▸ About this exercise:
Across the whole listing, return each line exactly, with no images included.

▸ The data:
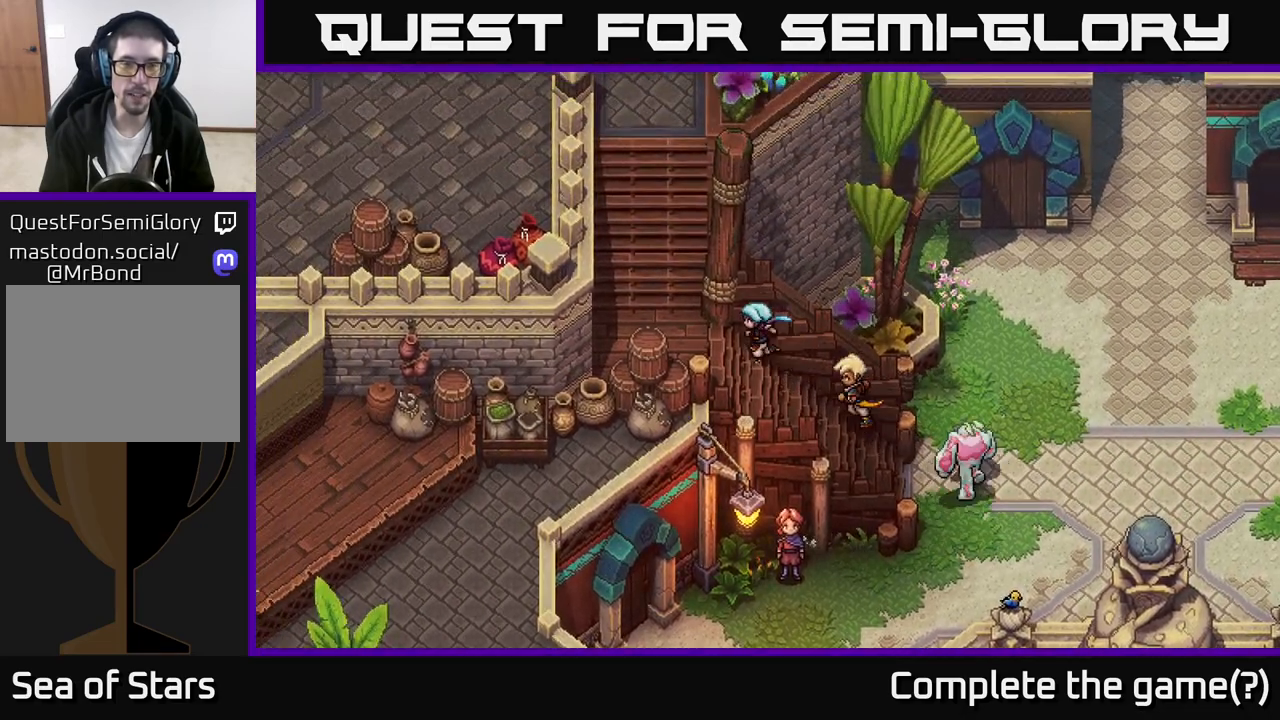
{"buttons": [], "left_stick": "up-left", "right_stick": "center", "events": []}
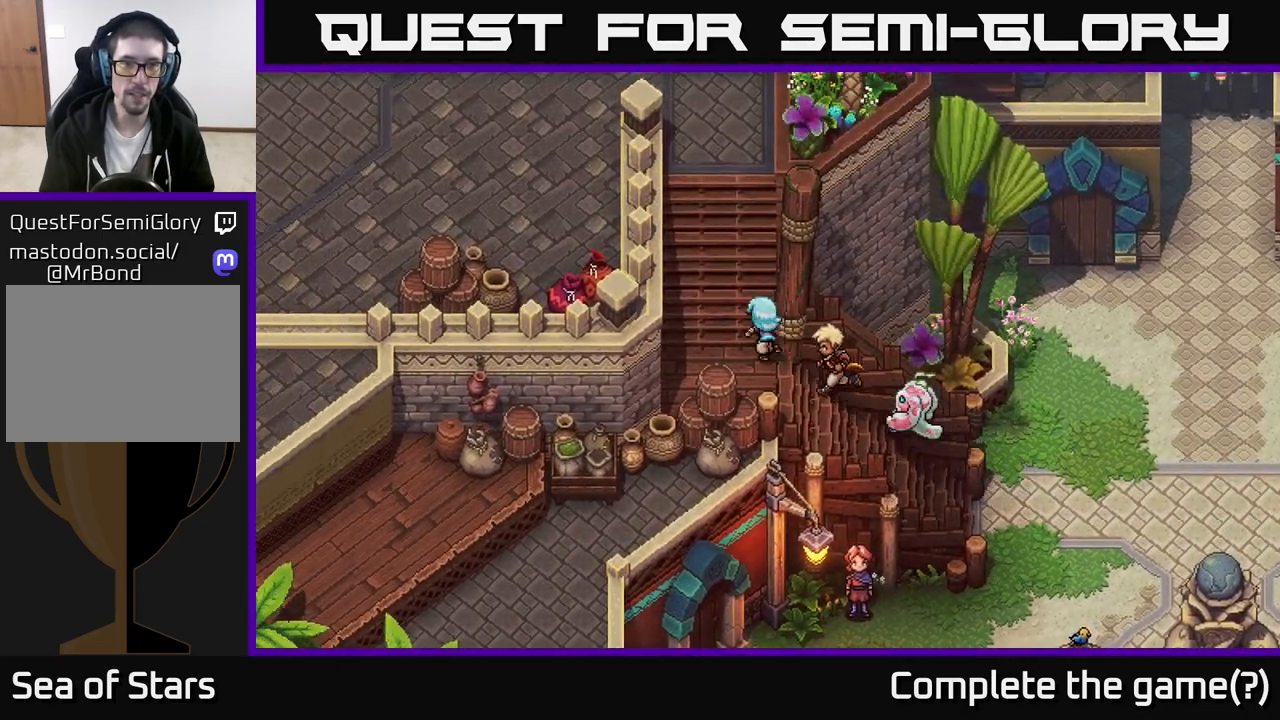
{"buttons": [], "left_stick": "up", "right_stick": "center", "events": [[117, "left_stick", "left"], [233, "left_stick", "up-left"], [333, "left_stick", "up"]]}
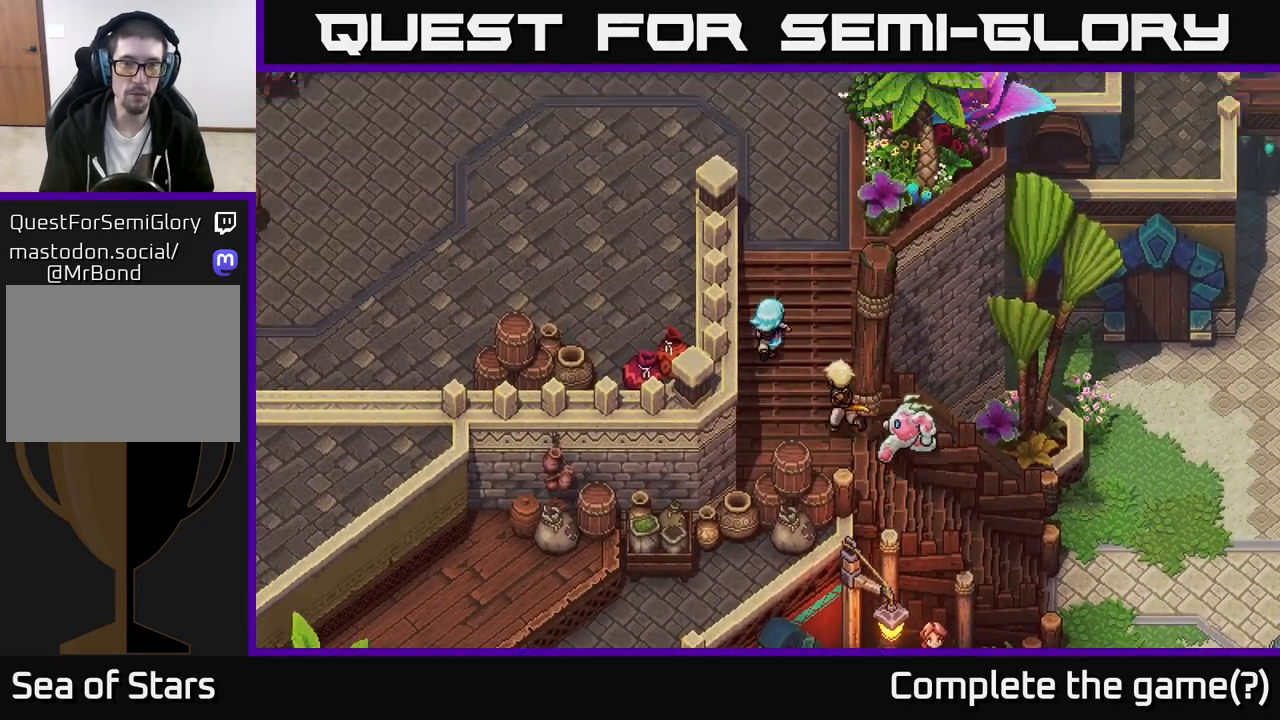
{"buttons": [], "left_stick": "up", "right_stick": "center", "events": []}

▸ Task result:
{"buttons": [], "left_stick": "up-left", "right_stick": "center", "events": []}
{"buttons": [], "left_stick": "up", "right_stick": "center", "events": [[117, "left_stick", "left"], [233, "left_stick", "up-left"], [333, "left_stick", "up"]]}
{"buttons": [], "left_stick": "up", "right_stick": "center", "events": []}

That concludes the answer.